Give a few examples of real gases.

Examples of non-ideal gases are- Oxygen, Carbon dioxide, Water, Helium, etc.

What makes a gas non-ideal?

A gas’s behaviour is frequently non-ideal, which means that the observed relationships between pressure, volume, and temperature are not accurately described by the gas laws.

Is CO2 an ideal gas?

No, carbon dioxide is not an ideal gas because it contains attractive and repulsive forces between particles, gas particles have volume, and collisions are not elastic.

When does a real gas starts behaving like an ideal gas?

A real gas behaves like an ideal gas at high temperatures and low pressures, as the potential energy due to intermolecular forces decrease in comparison to the kinetic energy of the particles, and the size of the molecules decreases in contrast to the empty space between them.

....

DIRECTIONS:
#1 In the passage on real gases, reproduce everything from "No, carbon dioxide" down to "are not elastic.", substituting "attracting" for "attractive".
#2 According to the passage on real gases, under what conditions does a real gas behave like an ideal gas?
#3 Extend the passage on real gases beyond its final sentence.
The data that follows has no connection to the passage on real gases.

DATASET EXTRACT:
....

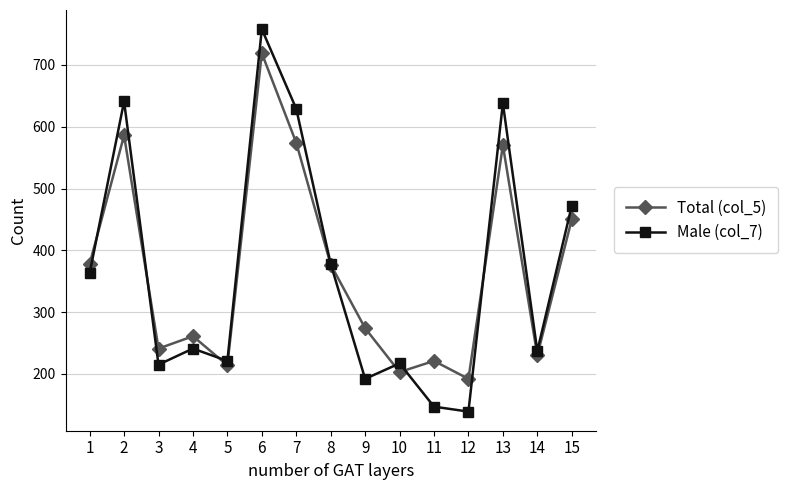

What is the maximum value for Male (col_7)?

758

....

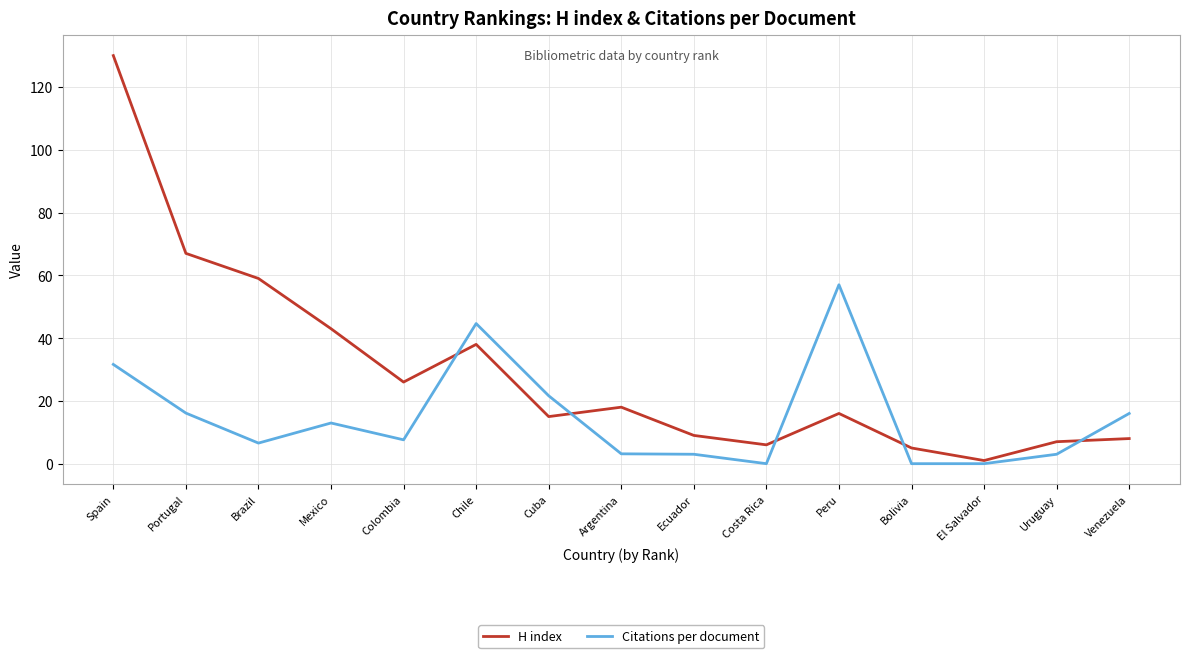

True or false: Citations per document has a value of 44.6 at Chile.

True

....

YOUR RESPONSES:
#1
No, carbon dioxide is not an ideal gas because it contains attracting and repulsive forces between particles, gas particles have volume, and collisions are not elastic.

#2 At high temperatures and low pressures.

#3
Give the difference between ideal and non-ideal gases.

The distinction between ideal and non-ideal gases are-

1. Ideal gases have no definite volume, whereas non-ideal gases do.

2. An ideal gas has no mass, whereas a non-ideal gas does.

3. The collision of ideal gas particles is elastic, whereas the collision of non-ideal gas particles is inelastic.

4. There is no energy involved in colliding particles in an ideal gas. Particle collisions in a non-ideal gas attract energy.

5. The pressure in an ideal gas is higher than in non-ideal gas.